Tableau récapitulatif
On estime possible d'alimenter tous ces capteurs avec les batteries prévues au vu des courants d'alimentation qu'elles fournissent.
Librairies Arduino
Nous avons dû installer des librairies Arduino pour faire fonctionner les capteurs : "DFRobot_CCS811" pour le capteur de CO2 CCS811; "DHT Sensor Library" pour le capteur de température; "Adafruit Circuit Playground" et "Adafruit Unified Sensor" pour les capteurs d'Adafruit.
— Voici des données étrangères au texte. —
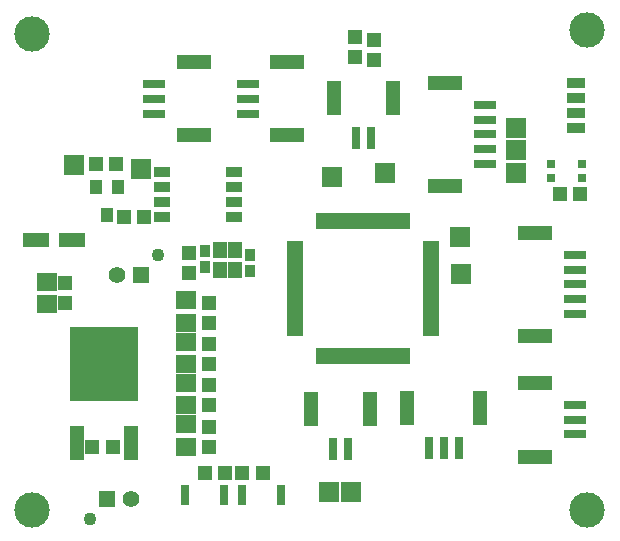
<source format=gbr>
G04 DipTrace 3.2.0.0*
G04 gimbalboard2_TopMask.gbr*
%MOMM*%
G04 #@! TF.FileFunction,Soldermask,Top*
G04 #@! TF.Part,Single*
%ADD47C,1.1*%
%ADD48C,3.0*%
%ADD50R,1.2X1.4*%
%ADD52R,1.6X0.9*%
%ADD54R,5.75X6.35*%
%ADD56R,1.2X2.95*%
%ADD58R,1.343X0.962*%
%ADD60R,0.5X1.4*%
%ADD62R,1.4X0.5*%
%ADD64R,0.68X0.77*%
%ADD66R,1.9X0.8*%
%ADD68R,3.0X1.2*%
%ADD70C,1.4*%
%ADD72R,1.4X1.4*%
%ADD74R,0.8X1.9*%
%ADD76R,1.2X3.0*%
%ADD78R,1.7X1.5*%
%ADD80R,1.0X1.25*%
%ADD82R,2.2X1.2*%
%ADD84R,0.9X1.1*%
%ADD86R,1.2X1.3*%
%ADD88R,1.3X1.2*%
%ADD90R,0.75X1.7*%
%ADD92R,1.7X1.7*%
%FSLAX35Y35*%
G04*
G71*
G90*
G75*
G01*
G04 TopMask*
%LPD*%
D92*
X-3206750Y-2127250D3*
X-3016250D3*
D90*
X-4095750Y-2159000D3*
X-4420750D3*
X-3937000D3*
X-3612000D3*
D84*
X-4256000Y-223750D3*
Y-93750D3*
X-3873500Y-127000D3*
Y-257000D3*
D88*
X-1250250Y390500D3*
X-1080250D3*
D82*
X-5683250Y0D3*
X-5383250D3*
D88*
X-5207000Y-1746250D3*
X-5037000D3*
D92*
X-5365750Y635000D3*
X-4794250Y603250D3*
D80*
X-4989000Y456250D3*
X-5179000D3*
X-5084000Y216250D3*
D78*
X-4413250Y-1047750D3*
Y-857750D3*
Y-1397000D3*
Y-1207000D3*
Y-1746250D3*
Y-1556250D3*
Y-698500D3*
Y-508500D3*
X-5588000Y-349250D3*
Y-539250D3*
D92*
X-2730500Y571500D3*
X-3175000Y539750D3*
D76*
X-1922000Y-1419000D3*
X-2547000D3*
D74*
X-2107000Y-1754000D3*
X-2232000D3*
X-2357000D3*
D72*
X-5080000Y-2190750D3*
D70*
X-4880000D3*
D47*
X-5230000Y-2360750D3*
D72*
X-4800000Y-295250D3*
D70*
X-5000000D3*
D47*
X-4650000Y-125250D3*
D68*
X-1460500Y-1206500D3*
Y-1831500D3*
D66*
X-1125500Y-1391500D3*
Y-1516500D3*
Y-1641500D3*
D76*
X-2661750Y1206000D3*
X-3161750D3*
D74*
X-2846750Y871000D3*
X-2971750D3*
D68*
X-2222500Y1333500D3*
Y463500D3*
D66*
X-1887500Y1023500D3*
Y898500D3*
Y1148500D3*
Y773500D3*
Y648500D3*
D68*
X-1460500Y63500D3*
Y-806500D3*
D66*
X-1125500Y-246500D3*
Y-371500D3*
Y-121500D3*
Y-496500D3*
Y-621500D3*
D68*
X-4349750Y889000D3*
Y1514000D3*
D66*
X-4684750Y1074000D3*
Y1199000D3*
Y1324000D3*
D68*
X-3556000Y889000D3*
Y1514000D3*
D66*
X-3891000Y1074000D3*
Y1199000D3*
Y1324000D3*
D76*
X-2857500Y-1428750D3*
X-3357500D3*
D74*
X-3042500Y-1763750D3*
X-3167500D3*
D86*
X-4391750Y-275500D3*
Y-105500D3*
D88*
X-5179500Y646750D3*
X-5009500D3*
X-4766750Y202250D3*
X-4936750D3*
D86*
X-2825750Y1524000D3*
Y1694000D3*
X-2984500Y1555750D3*
Y1725750D3*
X-4222750Y-1746250D3*
Y-1576250D3*
Y-1397000D3*
Y-1227000D3*
Y-1047750D3*
Y-877750D3*
Y-698500D3*
Y-528500D3*
D88*
X-3767000Y-1968500D3*
X-3937000D3*
X-4254500D3*
X-4084500D3*
D86*
X-5439500Y-359500D3*
Y-529500D3*
D64*
X-1059750Y644500D3*
X-1321750D3*
X-1059750Y528500D3*
X-1321750D3*
D92*
X-2090500Y-285750D3*
X-2095500Y31750D3*
D62*
X-3492500Y-31750D3*
Y-81750D3*
Y-131750D3*
Y-181750D3*
Y-231750D3*
Y-281750D3*
Y-331750D3*
Y-381750D3*
Y-431750D3*
Y-481750D3*
Y-531750D3*
Y-581750D3*
Y-631750D3*
Y-681750D3*
Y-731750D3*
Y-781750D3*
D60*
X-3292500Y-981750D3*
X-3242500D3*
X-3192500D3*
X-3142500D3*
X-3092500D3*
X-3042500D3*
X-2992500D3*
X-2942500D3*
X-2892500D3*
X-2842500D3*
X-2792500D3*
X-2742500D3*
X-2692500D3*
X-2642500D3*
X-2592500D3*
X-2542500D3*
D62*
X-2342500Y-781750D3*
Y-731750D3*
Y-681750D3*
Y-631750D3*
Y-581750D3*
Y-531750D3*
Y-481750D3*
Y-431750D3*
Y-381750D3*
Y-331750D3*
Y-281750D3*
Y-231750D3*
Y-181750D3*
Y-131750D3*
Y-81750D3*
Y-31750D3*
D60*
X-2542500Y168250D3*
X-2592500D3*
X-2642500D3*
X-2692500D3*
X-2742500D3*
X-2792500D3*
X-2842500D3*
X-2892500D3*
X-2942500D3*
X-2992500D3*
X-3042500D3*
X-3092500D3*
X-3142500D3*
X-3192500D3*
X-3242500D3*
X-3292500D3*
D58*
X-4004750Y202250D3*
Y329250D3*
Y456250D3*
Y583250D3*
X-4615617D3*
Y456250D3*
Y329250D3*
Y202250D3*
D56*
X-5334000Y-1714500D3*
X-4878000D3*
D54*
X-5106000Y-1044500D3*
D52*
X-1111250Y952500D3*
Y1079500D3*
Y1206500D3*
Y1333500D3*
D92*
X-1619250Y952500D3*
Y762000D3*
Y571500D3*
D50*
X-4127500Y-254000D3*
X-3997500D3*
X-4127500Y-84000D3*
X-3997500D3*
D48*
X-1016000Y1778000D3*
X-5715000Y1746250D3*
Y-2286000D3*
X-1016000D3*
M02*

</source>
Il faut également avoir installé une librairie dans le gestionnaire de cartes pour pouvoir utiliser l'ESP32 Thing (carte utilisée pour acquérir les données des capteurs et pilote la Teensy). Lien du site officiel pour réaliser cette manipulation: https://learn.sparkfun.com/tutorials/esp32-thing-hookup-guide.
Code informatique
Vous trouverez ci-joint les codes finaux pour les ESP32 du maitre et des 2 esclaves. Fichier:Codes Esp Final.zip
Robot maître
Communication entre la Raspberry et l'ESP32
Dans le sens Raspberry vers ESP32
| Commande | |
|---|---|
| Stop | st
|
| Avancer | av
|
| Demi tour | dt
|
| Rotation à droite de 30° | rd
|
| Rotation à gauche de 30° | rg
|
| Appel des robots esclaves | ap
|
Dans le sens ESP32 vers Raspberry
| Alerte | |
|---|---|
| CO | C1
|
| CO2 | C2
|
| CH4 | C4
|
| Température Haute | TH
|
| UV | UV
|
| Distance à l'avant du robot | DA
|
| Erreur : en cas de commande av non exécutée car distance avant trop faible | er
|
Communication vers le robot esclave
Pour réaliser cette tâche, on va utiliser le protocole ESPNow.
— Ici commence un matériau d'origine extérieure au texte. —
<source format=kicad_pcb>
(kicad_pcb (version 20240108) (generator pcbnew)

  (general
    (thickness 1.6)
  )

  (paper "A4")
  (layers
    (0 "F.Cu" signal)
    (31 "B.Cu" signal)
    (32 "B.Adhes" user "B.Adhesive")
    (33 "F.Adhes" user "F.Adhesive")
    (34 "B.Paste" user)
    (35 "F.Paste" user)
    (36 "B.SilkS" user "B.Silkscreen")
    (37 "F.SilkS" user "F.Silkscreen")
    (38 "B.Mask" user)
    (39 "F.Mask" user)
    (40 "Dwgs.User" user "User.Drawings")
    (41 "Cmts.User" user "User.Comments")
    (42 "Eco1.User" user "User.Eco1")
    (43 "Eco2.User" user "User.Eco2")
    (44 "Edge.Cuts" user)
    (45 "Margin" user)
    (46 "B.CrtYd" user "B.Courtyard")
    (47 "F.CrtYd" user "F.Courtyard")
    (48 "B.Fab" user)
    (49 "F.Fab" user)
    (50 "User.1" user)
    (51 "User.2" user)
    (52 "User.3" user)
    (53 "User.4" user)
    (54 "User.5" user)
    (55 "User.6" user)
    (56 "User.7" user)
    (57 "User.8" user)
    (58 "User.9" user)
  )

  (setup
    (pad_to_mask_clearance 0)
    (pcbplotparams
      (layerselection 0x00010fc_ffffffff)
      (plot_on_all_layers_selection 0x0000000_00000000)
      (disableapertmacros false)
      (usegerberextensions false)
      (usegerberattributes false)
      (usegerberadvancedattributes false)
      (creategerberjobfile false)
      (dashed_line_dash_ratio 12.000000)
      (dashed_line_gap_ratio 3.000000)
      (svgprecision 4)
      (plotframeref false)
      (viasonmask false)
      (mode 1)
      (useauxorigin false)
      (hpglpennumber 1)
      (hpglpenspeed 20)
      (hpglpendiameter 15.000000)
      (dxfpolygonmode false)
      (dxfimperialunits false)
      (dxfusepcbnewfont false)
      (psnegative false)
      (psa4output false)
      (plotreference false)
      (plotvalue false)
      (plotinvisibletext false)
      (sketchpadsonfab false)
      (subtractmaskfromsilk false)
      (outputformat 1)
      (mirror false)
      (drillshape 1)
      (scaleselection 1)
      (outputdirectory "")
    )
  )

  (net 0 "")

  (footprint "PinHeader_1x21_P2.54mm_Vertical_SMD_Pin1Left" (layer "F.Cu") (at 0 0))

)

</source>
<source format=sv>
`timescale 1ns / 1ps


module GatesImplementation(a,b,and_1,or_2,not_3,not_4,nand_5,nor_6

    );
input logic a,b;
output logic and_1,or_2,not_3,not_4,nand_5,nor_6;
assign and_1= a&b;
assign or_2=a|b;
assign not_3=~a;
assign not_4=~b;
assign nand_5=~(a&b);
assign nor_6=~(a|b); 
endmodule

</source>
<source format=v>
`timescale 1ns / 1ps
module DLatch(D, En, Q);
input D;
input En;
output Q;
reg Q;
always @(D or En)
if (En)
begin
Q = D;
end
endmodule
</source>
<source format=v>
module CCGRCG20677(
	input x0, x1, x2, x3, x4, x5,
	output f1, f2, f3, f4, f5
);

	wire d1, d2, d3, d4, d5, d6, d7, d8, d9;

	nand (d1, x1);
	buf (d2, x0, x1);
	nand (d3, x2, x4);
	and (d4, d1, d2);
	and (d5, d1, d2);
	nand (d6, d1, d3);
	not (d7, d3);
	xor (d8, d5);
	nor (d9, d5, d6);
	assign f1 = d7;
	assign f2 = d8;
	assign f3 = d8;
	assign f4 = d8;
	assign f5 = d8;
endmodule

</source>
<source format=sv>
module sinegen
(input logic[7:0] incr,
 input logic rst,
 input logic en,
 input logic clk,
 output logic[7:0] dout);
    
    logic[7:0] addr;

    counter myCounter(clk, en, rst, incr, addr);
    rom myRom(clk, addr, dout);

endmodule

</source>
Présentation du protocole ESPNOW
C'est un protocole développé par Espressif, il permet à des appareils de communiquer par le Wi-Fi. Le protocole est similaire à la connexion sans fil basse puissance 2.4 GHz. Un appariement entre les appareils doit être réalisé avant la communication, après cet appariement la connexion est d'égal à égal sans handshake requis. C'est-à-dire que cette communication est persistante, même si l'un des appareils est mis hors-tension, la communication reprendra automatiquement dès sa remise sous tension.
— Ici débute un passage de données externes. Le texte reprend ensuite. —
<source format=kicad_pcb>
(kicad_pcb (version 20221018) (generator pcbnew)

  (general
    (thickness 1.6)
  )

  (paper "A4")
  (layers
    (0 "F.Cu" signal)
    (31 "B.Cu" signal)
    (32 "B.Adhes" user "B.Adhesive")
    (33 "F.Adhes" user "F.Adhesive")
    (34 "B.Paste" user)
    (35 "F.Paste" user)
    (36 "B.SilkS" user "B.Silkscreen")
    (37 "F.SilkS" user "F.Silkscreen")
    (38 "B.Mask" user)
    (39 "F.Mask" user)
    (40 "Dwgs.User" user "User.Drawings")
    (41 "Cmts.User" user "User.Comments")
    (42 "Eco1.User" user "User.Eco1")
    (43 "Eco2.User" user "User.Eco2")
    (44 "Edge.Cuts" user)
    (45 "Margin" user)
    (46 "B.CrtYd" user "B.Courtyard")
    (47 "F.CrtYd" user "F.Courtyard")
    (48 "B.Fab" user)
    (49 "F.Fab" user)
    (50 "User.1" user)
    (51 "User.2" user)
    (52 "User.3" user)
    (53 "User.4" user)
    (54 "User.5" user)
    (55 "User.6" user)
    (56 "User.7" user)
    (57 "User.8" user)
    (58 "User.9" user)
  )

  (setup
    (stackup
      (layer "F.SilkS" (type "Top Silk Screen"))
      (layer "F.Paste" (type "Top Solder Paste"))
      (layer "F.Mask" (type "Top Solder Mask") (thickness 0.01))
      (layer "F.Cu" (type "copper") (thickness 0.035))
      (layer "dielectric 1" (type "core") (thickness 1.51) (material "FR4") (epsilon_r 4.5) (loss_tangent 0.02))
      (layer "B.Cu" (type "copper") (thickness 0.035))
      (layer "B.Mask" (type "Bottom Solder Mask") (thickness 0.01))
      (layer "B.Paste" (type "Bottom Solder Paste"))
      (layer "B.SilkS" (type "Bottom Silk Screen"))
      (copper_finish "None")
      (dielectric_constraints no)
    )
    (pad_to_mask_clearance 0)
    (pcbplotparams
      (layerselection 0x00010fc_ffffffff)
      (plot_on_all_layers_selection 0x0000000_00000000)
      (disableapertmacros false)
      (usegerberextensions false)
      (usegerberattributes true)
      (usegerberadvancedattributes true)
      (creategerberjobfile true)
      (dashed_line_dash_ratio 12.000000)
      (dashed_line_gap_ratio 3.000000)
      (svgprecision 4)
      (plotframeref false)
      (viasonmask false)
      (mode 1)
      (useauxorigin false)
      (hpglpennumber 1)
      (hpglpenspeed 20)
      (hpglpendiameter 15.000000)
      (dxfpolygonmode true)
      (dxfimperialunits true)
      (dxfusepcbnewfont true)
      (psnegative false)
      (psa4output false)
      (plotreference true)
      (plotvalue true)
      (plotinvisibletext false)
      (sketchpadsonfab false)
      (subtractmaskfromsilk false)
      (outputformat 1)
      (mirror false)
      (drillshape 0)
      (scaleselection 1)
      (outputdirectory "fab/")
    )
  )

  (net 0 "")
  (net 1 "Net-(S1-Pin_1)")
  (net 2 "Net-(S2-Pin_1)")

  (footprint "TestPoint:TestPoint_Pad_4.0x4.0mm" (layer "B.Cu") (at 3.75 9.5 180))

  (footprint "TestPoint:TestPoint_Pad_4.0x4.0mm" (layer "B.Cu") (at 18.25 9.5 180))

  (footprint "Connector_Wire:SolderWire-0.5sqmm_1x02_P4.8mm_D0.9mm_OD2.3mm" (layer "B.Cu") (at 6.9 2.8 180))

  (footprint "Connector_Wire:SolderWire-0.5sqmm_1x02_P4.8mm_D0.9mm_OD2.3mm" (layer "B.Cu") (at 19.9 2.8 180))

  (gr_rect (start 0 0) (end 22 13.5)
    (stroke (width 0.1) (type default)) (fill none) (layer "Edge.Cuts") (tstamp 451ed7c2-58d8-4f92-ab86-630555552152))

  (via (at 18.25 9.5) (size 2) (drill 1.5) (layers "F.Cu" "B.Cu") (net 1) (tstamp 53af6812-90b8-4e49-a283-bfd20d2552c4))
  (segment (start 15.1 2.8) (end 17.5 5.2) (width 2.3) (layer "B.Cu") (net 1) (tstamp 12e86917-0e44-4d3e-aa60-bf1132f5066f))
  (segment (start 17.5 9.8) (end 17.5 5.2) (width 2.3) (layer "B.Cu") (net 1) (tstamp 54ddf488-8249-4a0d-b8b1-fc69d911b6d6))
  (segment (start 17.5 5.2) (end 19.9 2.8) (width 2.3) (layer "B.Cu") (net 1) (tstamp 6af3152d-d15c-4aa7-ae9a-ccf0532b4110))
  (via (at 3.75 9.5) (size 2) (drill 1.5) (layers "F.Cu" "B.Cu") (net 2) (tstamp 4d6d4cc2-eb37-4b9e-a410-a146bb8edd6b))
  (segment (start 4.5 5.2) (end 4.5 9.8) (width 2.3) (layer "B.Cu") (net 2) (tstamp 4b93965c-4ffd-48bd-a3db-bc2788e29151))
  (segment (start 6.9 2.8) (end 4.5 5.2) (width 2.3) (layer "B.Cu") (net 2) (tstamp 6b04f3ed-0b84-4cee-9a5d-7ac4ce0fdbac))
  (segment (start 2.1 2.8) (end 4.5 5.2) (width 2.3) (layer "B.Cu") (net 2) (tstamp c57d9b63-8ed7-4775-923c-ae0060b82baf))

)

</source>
Le protocole supporte: Les communications unicast cryptées et non-cryptées - Les appareils cryptés et non-cryptés - Les Payload (partie donnée de la trame) de 250 bytes maximum - Les fonctions de vérification d’envoi de la trame (succès de l'envoi ou échec de l'envoi)
Ses limitations sont: 10 appareils cryptés maximum appareillés - 20 appareils non-cryptés maximum appareillés - 250 octets maximum par envoi de données pour le payload
La communication est unidirectionnelle, elle repose sur un principe maitre-esclave (le maitre envoi les informations et l'esclave les reçois). On peut avoir un maitre pour plusieurs esclaves ou plusieurs maitres pour un esclave.
ESP32 Maître vers ESP32 Esclave
| Commande | |
|---|---|
| Avancer d'une distance de XXX centimètres | avXXX
|
| Rotation à droite d'un angle XXX en degrés | rdXXX
|
| Rotation à gauche d'un angle XXX en degrés | rgXXX
|
Pour faire demi-tour, on envoie un rd180.
Schéma récapitulatif des différentes communications
Robots esclaves
Notes tableaux J101
Sauvegarde des notes des tableaux de la J101 le 7 avril 2022.